No, it was more than embarrassment. It was outright shame.

“A bottle at a record-hop,” I said. “It’s not that I expect you to stick to all the rules, but why would you be so stupid when it comes to violating them? Jimmy, you get caught drinking and kicked off the football team, what happens to your ’Bama scholarship?”

“Prob’ly get red-shirted, I guess,” he said. “That’s all.”

“Right, and sit out a year. Actually have to make grades. Same with you, Mike. And you’d get kicked out of the Drama Club. Do you want that?”

“Nosir.” Hardly more than a whisper.

“Do you, Vince?”

“No, huh-uh, Mr. A. Absolutely nitzy. Are we still gonna do the jury one? Because if we are—”

“Don’t you know enough to shut up when a teacher’s scolding you?”

“Yessir, Mr. A.”

“You boys don’t get a pass from me next time, but this is your lucky night. What you get tonight is a valuable piece of advice: Do not fuck up your futures. Not over a pint of Five Star at a school dance you won’t even remember a year from now. Do you understand that?”

“Yessir,” Mike said. “I’m sorry.”

“Me, too,” Vince said. “Absolutely.” And crossed himself, grinning. Some of them are just built that way. And maybe the world needs a cadre of smartasses to liven things up, who knows?

“Jim?”

“Yessir,” he said. “Please don’t tell my daddy.”

“No, this is between us.” I looked them over. “You boys will find plenty of places to drink next year at college. But not at our school. You hear me?”

This time they all said yessir.

“Now go back inside. Drink some punch and rinse the smell of whiskey off your breath.”

They went. I gave them time, then followed at a distance, head down, hands stuffed deep in pockets, thinking hard. Not at our school, I had said. Ours.

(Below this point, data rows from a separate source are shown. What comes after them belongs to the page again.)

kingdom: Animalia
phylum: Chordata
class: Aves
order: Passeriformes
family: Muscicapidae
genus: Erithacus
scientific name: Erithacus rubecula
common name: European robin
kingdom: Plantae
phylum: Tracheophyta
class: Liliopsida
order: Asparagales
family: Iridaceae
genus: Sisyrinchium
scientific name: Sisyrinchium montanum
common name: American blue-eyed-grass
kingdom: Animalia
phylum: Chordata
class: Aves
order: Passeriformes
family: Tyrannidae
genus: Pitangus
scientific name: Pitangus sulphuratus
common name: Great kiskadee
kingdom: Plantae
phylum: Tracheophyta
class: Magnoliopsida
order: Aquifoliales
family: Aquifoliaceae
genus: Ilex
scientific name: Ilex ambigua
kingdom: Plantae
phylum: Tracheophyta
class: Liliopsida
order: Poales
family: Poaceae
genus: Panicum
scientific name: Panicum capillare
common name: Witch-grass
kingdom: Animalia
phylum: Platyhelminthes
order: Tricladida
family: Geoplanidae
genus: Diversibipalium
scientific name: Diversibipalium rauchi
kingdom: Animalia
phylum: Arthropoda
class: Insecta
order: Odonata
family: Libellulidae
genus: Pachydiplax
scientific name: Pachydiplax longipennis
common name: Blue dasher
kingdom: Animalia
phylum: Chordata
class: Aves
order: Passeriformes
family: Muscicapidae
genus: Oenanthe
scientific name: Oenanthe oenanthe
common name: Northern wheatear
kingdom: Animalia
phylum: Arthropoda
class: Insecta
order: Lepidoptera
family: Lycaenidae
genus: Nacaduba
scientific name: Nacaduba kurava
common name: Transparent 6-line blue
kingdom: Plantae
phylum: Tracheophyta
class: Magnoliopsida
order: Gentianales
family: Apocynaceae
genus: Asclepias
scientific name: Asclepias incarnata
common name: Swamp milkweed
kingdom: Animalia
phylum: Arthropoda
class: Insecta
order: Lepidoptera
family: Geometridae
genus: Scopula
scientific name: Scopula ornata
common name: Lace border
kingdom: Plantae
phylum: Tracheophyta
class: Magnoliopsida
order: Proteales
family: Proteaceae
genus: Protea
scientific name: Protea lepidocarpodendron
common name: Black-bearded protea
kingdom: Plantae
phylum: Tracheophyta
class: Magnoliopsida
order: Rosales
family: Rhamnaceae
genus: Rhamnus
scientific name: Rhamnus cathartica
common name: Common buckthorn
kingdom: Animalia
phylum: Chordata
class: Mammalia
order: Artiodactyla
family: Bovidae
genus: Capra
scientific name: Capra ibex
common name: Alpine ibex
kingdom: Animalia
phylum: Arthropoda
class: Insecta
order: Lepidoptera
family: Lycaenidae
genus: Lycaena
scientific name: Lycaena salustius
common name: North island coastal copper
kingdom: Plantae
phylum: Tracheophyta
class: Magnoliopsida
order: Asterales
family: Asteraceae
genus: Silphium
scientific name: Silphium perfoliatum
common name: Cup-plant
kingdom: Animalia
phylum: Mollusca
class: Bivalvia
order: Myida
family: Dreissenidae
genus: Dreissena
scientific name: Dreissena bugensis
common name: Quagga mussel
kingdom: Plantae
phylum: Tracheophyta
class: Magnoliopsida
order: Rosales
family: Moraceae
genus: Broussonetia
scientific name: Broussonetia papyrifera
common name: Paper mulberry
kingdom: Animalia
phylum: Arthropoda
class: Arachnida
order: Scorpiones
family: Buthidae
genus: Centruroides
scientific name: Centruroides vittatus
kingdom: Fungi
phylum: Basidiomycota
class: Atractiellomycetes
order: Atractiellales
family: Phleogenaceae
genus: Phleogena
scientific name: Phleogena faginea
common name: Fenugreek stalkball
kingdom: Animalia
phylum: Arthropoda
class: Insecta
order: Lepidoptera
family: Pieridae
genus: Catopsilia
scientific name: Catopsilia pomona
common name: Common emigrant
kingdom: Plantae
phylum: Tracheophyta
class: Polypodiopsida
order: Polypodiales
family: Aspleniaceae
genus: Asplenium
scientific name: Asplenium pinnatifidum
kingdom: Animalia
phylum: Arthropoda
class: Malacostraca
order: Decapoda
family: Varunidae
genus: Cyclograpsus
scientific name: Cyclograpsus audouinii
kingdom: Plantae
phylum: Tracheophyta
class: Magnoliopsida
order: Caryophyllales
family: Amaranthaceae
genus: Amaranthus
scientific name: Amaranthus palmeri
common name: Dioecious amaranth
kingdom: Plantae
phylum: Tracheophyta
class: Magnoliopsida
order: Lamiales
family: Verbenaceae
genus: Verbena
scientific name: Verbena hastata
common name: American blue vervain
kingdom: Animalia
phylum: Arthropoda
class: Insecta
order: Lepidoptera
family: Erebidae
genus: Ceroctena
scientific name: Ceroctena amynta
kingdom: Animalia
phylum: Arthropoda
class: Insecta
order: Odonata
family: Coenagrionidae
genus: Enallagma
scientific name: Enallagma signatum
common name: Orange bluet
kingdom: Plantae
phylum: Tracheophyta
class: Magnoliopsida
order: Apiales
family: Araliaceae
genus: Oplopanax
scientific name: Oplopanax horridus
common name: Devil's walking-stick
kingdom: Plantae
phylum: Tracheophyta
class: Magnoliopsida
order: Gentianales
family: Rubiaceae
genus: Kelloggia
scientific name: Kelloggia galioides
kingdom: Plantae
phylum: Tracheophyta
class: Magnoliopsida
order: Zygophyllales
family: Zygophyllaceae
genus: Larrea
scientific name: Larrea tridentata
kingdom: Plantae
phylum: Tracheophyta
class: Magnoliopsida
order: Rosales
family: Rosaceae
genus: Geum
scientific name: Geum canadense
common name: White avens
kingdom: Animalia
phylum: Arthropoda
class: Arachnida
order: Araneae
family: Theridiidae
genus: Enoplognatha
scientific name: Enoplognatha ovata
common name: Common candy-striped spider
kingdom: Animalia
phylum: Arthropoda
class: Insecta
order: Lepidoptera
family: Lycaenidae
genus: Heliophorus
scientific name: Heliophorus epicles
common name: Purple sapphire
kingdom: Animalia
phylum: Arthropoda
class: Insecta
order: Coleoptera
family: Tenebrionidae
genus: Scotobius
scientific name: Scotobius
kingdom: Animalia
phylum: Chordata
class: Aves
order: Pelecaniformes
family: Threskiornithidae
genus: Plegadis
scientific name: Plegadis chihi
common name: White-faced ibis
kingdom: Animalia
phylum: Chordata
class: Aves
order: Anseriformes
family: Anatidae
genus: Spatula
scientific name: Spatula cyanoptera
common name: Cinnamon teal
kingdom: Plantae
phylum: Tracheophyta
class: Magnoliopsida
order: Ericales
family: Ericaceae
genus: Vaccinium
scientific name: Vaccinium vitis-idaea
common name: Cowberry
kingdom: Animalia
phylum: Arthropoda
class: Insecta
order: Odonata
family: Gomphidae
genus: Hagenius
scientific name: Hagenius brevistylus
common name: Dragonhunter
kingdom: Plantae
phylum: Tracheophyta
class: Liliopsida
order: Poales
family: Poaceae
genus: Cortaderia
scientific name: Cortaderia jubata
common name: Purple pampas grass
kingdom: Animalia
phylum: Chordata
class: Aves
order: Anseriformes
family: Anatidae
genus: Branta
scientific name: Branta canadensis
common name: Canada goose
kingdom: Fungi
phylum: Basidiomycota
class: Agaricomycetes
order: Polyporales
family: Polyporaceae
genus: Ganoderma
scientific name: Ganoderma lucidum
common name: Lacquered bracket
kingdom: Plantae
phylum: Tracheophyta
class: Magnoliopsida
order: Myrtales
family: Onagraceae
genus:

Come and teach, Mimi had said. That’s what you were meant to do.

2011 had never seemed more distant than it did then.

Hell, Jake Epping had never seemed so distant.

A growling tenor sax was blowing in a party-lit gym deep in the heart of Texas.

A sweet breeze carried it across the night.

A drummer was laying down an insidious off-your-seat-and-on-your-feet shuffle.

I think that’s when I decided I was never going back.

6

The growling sax and hoochie-coochie drummer were backing a group called The Diamonds. The song was “The Stroll.” The kids weren’t doing that dance, though. Not quite.

The Stroll was the first step Christy and I learned when we started going to Thursday-night dance classes.

It’s a two-by-two dance, a kind of icebreaker where each couple jives down an aisle of clapping guys and girls.

What I saw when I came back into the gym was different.

Here the boys and the girls came together, turned in each other’s arms as if waltzing, then separated again, ending up across from where they had begun.

When they were apart, their feet went back on their heels and their hips swayed forward, a move that was both charming and sexy.

As I watched from beside the snack table, Mike, Jim, and Vince joined the guys’ side.

Vince didn’t have much—to say he danced like a white boy would be an insult to white boys everywhere—but Jim and Mike moved like the athletes they were, which is to say with unconscious grace.

Pretty soon most of the girls on the other side were watching them.

“I was starting to worry about you!” Sadie shouted over the music. “Is everything all right out there?”

“Fine!” I shouted back. “What’s that dance?”

“The Madison! They’ve been doing it on Bandstand all month! Want me to teach you?”